Items listed in a dataset:
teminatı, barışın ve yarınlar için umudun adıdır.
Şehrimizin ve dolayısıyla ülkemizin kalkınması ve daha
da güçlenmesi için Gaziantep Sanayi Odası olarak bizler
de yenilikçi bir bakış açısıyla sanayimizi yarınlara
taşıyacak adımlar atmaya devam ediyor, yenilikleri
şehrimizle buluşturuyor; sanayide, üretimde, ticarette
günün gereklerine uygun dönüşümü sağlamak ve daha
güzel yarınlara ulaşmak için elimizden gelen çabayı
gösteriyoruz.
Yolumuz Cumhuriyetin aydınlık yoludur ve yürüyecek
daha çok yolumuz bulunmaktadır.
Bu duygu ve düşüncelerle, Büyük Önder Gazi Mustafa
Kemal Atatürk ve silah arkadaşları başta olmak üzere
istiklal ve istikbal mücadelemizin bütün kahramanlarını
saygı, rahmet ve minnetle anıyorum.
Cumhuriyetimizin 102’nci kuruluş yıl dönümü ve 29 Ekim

* YOUR GOAL *
Each line above must be retyped exactly in the response.

* RESULT FOR THIS EXERCISE *
teminatı, barışın ve yarınlar için umudun adıdır.
Şehrimizin ve dolayısıyla ülkemizin kalkınması ve daha
da güçlenmesi için Gaziantep Sanayi Odası olarak bizler
de yenilikçi bir bakış açısıyla sanayimizi yarınlara
taşıyacak adımlar atmaya devam ediyor, yenilikleri
şehrimizle buluşturuyor; sanayide, üretimde, ticarette
günün gereklerine uygun dönüşümü sağlamak ve daha
güzel yarınlara ulaşmak için elimizden gelen çabayı
gösteriyoruz.
Yolumuz Cumhuriyetin aydınlık yoludur ve yürüyecek
daha çok yolumuz bulunmaktadır.
Bu duygu ve düşüncelerle, Büyük Önder Gazi Mustafa
Kemal Atatürk ve silah arkadaşları başta olmak üzere
istiklal ve istikbal mücadelemizin bütün kahramanlarını
saygı, rahmet ve minnetle anıyorum.
Cumhuriyetimizin 102’nci kuruluş yıl dönümü ve 29 Ekim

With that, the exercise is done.